/---

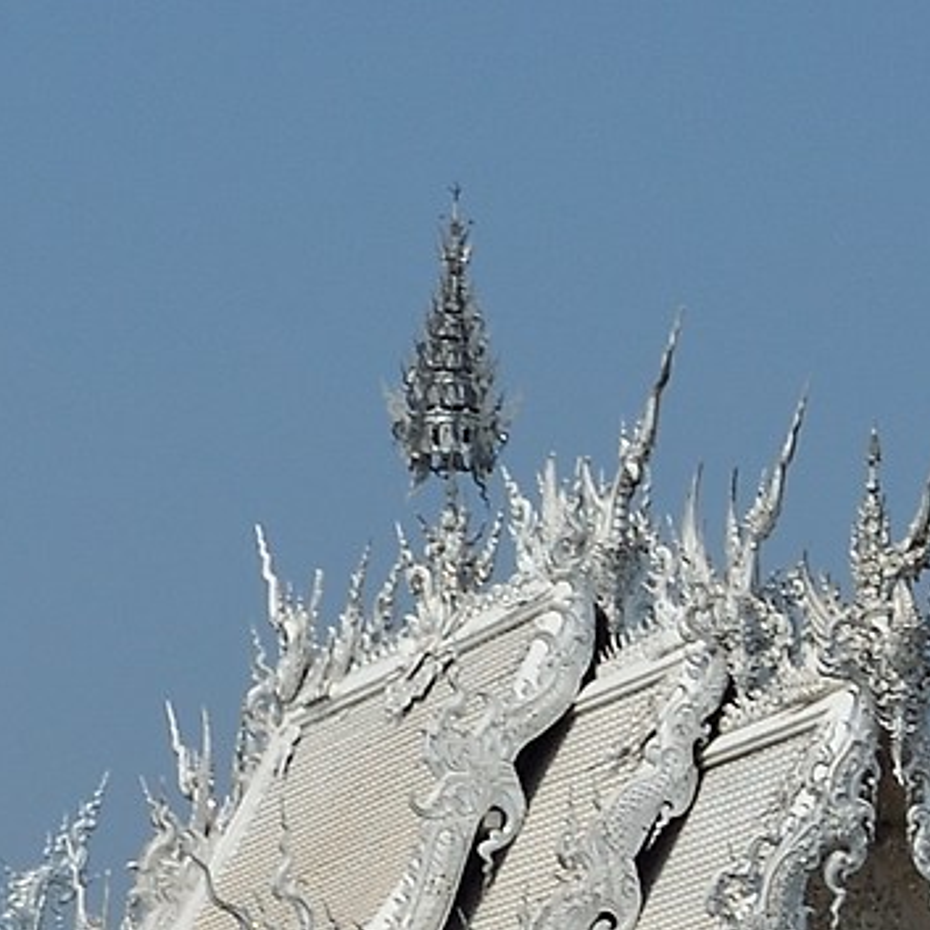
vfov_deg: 5.9
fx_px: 8936
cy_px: 1495
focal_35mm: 294
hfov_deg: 5.9
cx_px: 1294
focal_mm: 34
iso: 100
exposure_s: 1/200
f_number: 14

\---

- ACTION ITEM: Reproduce the full material exactly, excluding the pictures.

- OUTPUT BELOW:
vfov_deg: 5.9
fx_px: 8936
cy_px: 1495
focal_35mm: 294
hfov_deg: 5.9
cx_px: 1294
focal_mm: 34
iso: 100
exposure_s: 1/200
f_number: 14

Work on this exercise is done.